この記事もあまり筋が通っていない。まず、「RBGの死により、トランプ氏再選の可能性が高まるかもしれない」という理由がよく分からない(たまたま今死亡した件のどこにトランプが貢献?)。ましてや、「バイデン候補が勝って上院が民主党多数になっても、最高裁民主党案件をすべて潰すことも可能となる」となると、アメリカの司法審査制を理解しているとはどうも思えない。

最高裁判事と司法審査

確かに、アメリカの最高裁判事は保守派が多数派になって共和党に有利になるにはなる。しかし、その結果として「最高裁民主党案件をすべて潰すことも可能となる」とするのは、あまりに極端な想定だ。正確には、憲法解釈に関わる重要な法案は潰されるかもしれないが、「すべて潰す」は普通に考えてありえないし、(非難覚悟で)あるにしても極端に可能性が低すぎて指摘するに値しない。

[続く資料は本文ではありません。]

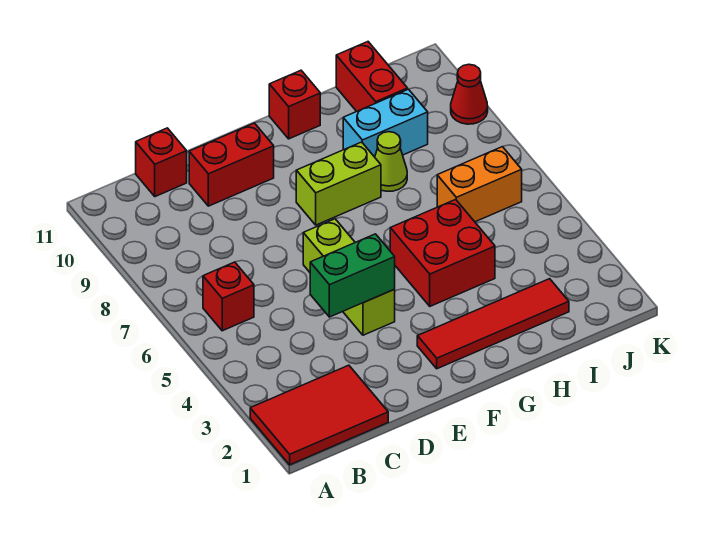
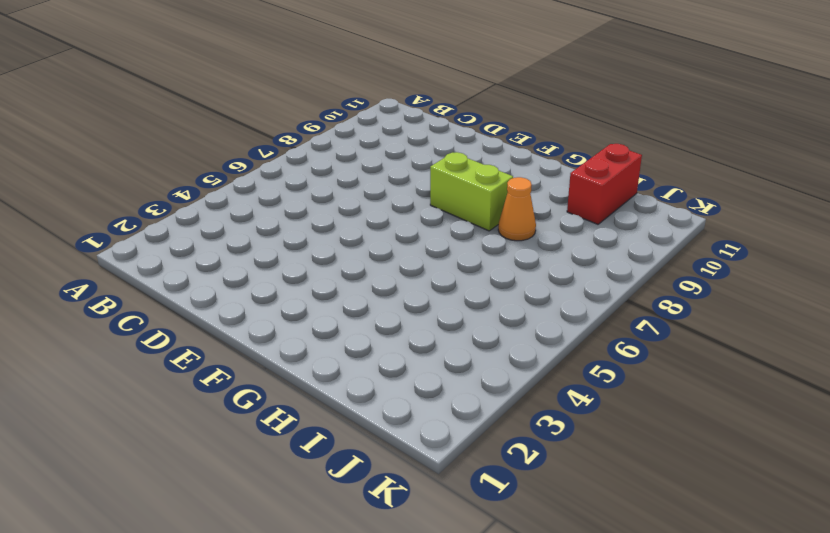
orange cone H8 level 1 -> lime cone H8 level 1
none -> red tile A1:C2 level 1
none -> red brick B6 level 1
none -> red brick C11 level 1

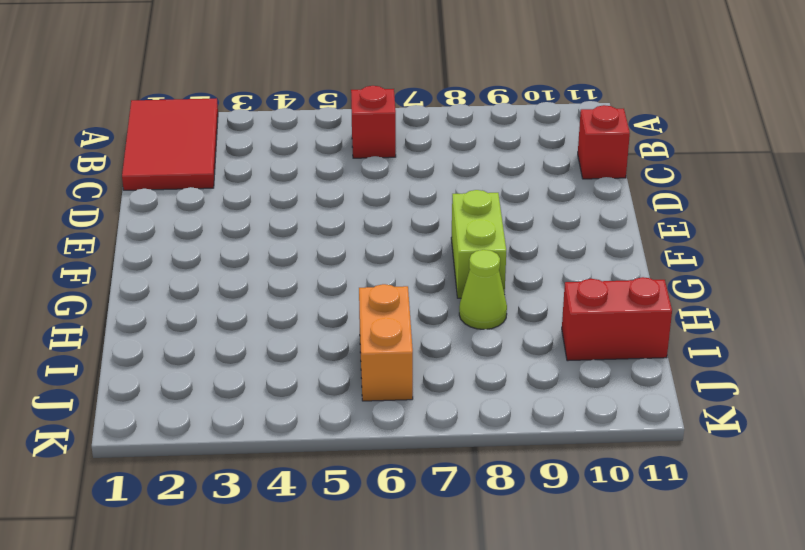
none -> red brick D10:E10 level 1
none -> lime brick E4:E6 level 1
none -> red tile F2:I2 level 1

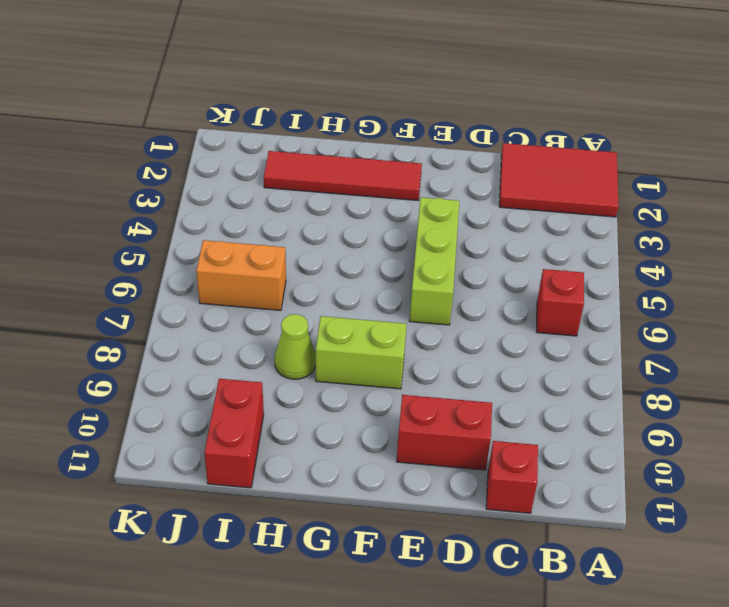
none -> red brick G4:H5 level 1
none -> red brick G11 level 1
none -> cyan brick H9:I9 level 1

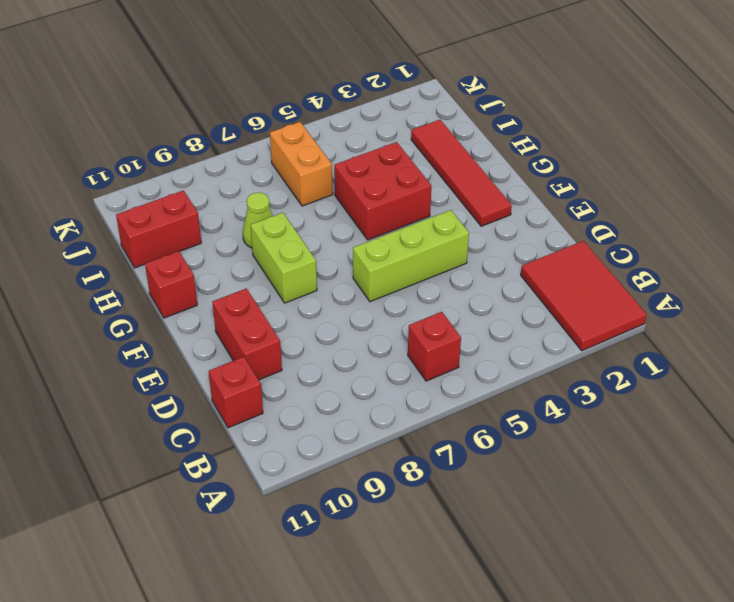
none -> cyan brick H9:I9 level 1
none -> red cone K9 level 1
none -> green brick D4:E4 level 2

ここで司法審査制の詳しい説明は省く1。要するに、もしその法案が合衆国憲法に違反してると判断できるなら、最高裁で法案を却下することはできる。しかし、別に最高裁判事だって憲法を好き勝手に解釈できるわけではないので、「すべて潰す」はいくらなんでも言い過ぎ。

アメリカの憲法解釈については、原意主義だの生きる憲法論だのいろいろ議論はあるが、それも省略。ともかく重要なのは、いくら最高裁判事でも好き勝手に憲法を解釈できるわけではない。今度選ばれる最高裁判事がトランプほどの無茶苦茶な訳ないし、もしだったとしても他の保守派の最高裁判事がそんな無茶な判断は止めるはず。

とはいえ、重要な法案が保守派の最高裁判事の手に握られつつあるのは事実。対象となるだろう論争の的になる法案はいくつもありえる。特に民主党が提示する注目すべき重要な法案が、これからは実施しにくくなるのは避けられないだろう。

本当はもっと詳しく書きたかった憲法理論の話

憲法理論についてはいろいろと勉強してあって、例えば司法審査制と憲法裁判所を比較するとか、憲法解釈に関する哲学的な議論(ドゥオーキンみたいなやつ)とか、前々から書きたかったことはある。でも今回は緊急で書いたので、それは飛ばした。

権力分立と憲法解釈権

それから、日本では司法消極主義・司法積極主義とかと呼ばれる司法の影響力の議論もある。アメリカは司法審査制で法案を拒否できうるように、司法の影響はそれなりに強い。対して、日本は司法の影響が無闇矢鱈に弱い(行政裁判も訴える側が勝つ事はほぼないし、違憲立法審査権が通ることもほぼない。たとえあっても実質的な影響はないに等しい)。

これに関してもどっちが正しいという訳でもない。政治家が権利(憲法)を無視して好き勝手な法案を通すのも困るが、国民に選ばれた訳ではない最高裁判事が選挙で選ばれた政治家による政策を(憲法違反と)判断するのが正しいのか?という問題もある。

この点では、日本はとてもバランスが悪い(司法が弱すぎ)けど、この辺りを議論できる日本の学者を(懸命に探したつもりだけど)見た覚えがない。個人的にはあまり好きこんでオリジナルな議論はしたくないのだけれど、この辺りの問題はそれを避けられない。それが、これまでこのテーマで記事を書いてこなかった原因ではある。

アメリカの司法審査制については、日本にいる詳しい専門家がいるはずなので、そのうちに記事や解説が出るだろうと期待する。しかし、日本の問題については放っておくと、原理的な議論はいつまで経ってもろくに出てきそうにないのは困ったものだ。

とりあえず思いついた参考文献

緊急で書いた記事なので、文献参照ができなかった。でも、それだと単に信用されないだけなので、手持ちのキンドルに入っているお気に入り論文がネットで手に入れたものなので、それだけ紹介しておく。

google:大林啓吾 ディパートメンタリズムと司法優先主義

日本のような権力分立に関心がないバカな政府や国民と違って、アメリカには憲法解釈の最終決定権がどこにあるのか?について真剣な議論がある。これを読むと、その一端が分かる。

追記(2020/9/28)

最高裁判事と司法審査のつながりに軽く触れた記事があった


  1. 憲法裁判所と違って、司法審査制では特定の裁判の判決と違憲審査が分かれていないのが特徴。その点では日本はアメリカに近いが、司法の影響力の点では全く違う。アメリカでは司法へのアカデミズム(学者)の影響力があるが、日本ではほぼないところ(たとえあっても裁判官の気まぐれ)も全然違う。